* _TASKS AND EXERCISES_
1. Using the PPPA design document, decide whether each statement below agrees with it. For each, answer yes or no and quote the deciding words exactly.
(a) The accumulation subsystem is called from Lib-DVM while the parallel program runs.
(b) Each processor writes its information to a file when the program terminates.
(c) The processing subsystem runs on the parallel computer.
2. In the PPPA design document, where does the compiler place the accumulation subsystem calls?
3. Copy the part of the PPPA design document that opens with the words containing "The second subsystem" and closes with "requested by user.".

Parallel Program Performance Analyzer (PPPA)
Detailed design
* 21 June 2000 *


Contents

1 Introduction
2 Subsystem for statistics accumulation

2.1 Module statevnt.c
2.2 Module interval.c
2.3 Module statist.c
2.4 Definition of functions used for representation of interval information, general information of support system and times of collective operations

3 Processing subsystem

3.1 Class Cinter, module inter.cpp

3.1.1 Constructor
3.1.2 Destructor
3.1.3 Functions to save characteristics
3.1.4 Functions to read characteristics
3.1.5 Interval identification information reading
3.1.6 Comparison of identification information
3.1.7 Summing time characteristics

3.2 Class CtreeInter, module treeinter.cpp

3.2.1 Constructor
3.2.2 Destructor
3.2.3 Getting constructor result
3.2.4 Error message
3.2.5 Interval tree walking
3.2.6 Summing characteristics of all interval tree

3.3 Class Csynchro, module synchro.cpp

3.3.1 Constructor
3.3.2 Destructor
3.3.3 Getting constructor result
3.3.4 Error message
3.3.5 Calculation of dissynchronization and variation times in the interval
3.3.6 Getting the number of dissynchronization or variation times
3.3.7 Reading the value of dissynchronization or variation time
3.3.8 Reading the value of the nearest dissynchronization and variation time

3.4 Class CstatRead, module statread.cpp

3.4.1 Constructor
3.4.2 Destructor
3.4.3 Number of processors
3.4.4 Input/output processor number
3.4.5 Type of message passing
3.4.6 Tree walking
3.4.7 Getting constructor result
3.4.8 Error message
3.4.9 Read identifire information of interval
3.4.10 Reading time characteristics accorrding to defined processor numbers
3.4.11 Minimal, maxumal and sum time characteristics
3.4.12 Matrix rank
3.4.13 Number of collective operations

3.5 Module statfile.cpp, function main


1 Introduction

The performance analyzer consists of two subsystems - accumulation subsystem and subsystem of information processing.

The first subsystem provides accumulation of execution characteristics of parallel program on each processor. This subsystem is called from Lib-DVM during the parallel program execution. Besides Fortran DVM language have the features for description of intervals of the program execution, for which the user would like to get the performance characteristics. The compiler inserts accumulation subsystem calls at the beginning and the end of each interval. The information from every processor outputs into a file upon the termination of the program.

The second subsystem running on a workstation, processes the information gathered on parallel computer and outputs performance characteristics requested by user.

* _GIVEN INFORMATION_
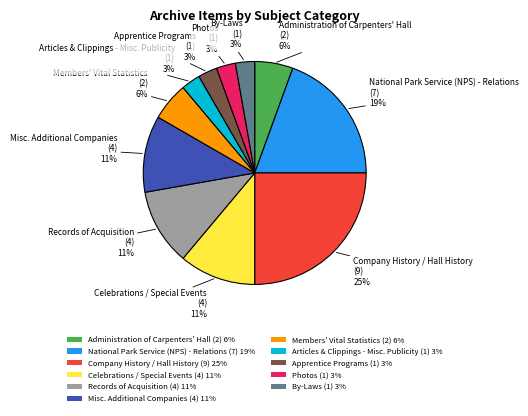

How many slices are in this pie chart?

11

* _ANSWER LIST_
1.
(a) Yes: "This subsystem is called from Lib-DVM during the parallel program execution."
(b) Yes: "The information from every processor outputs into a file upon the termination of the program."
(c) No: "The second subsystem running on a workstation, processes the information gathered on parallel computer"

2. At the beginning and the end of each interval.

3.
The second subsystem running on a workstation, processes the information gathered on parallel computer and outputs performance characteristics requested by user.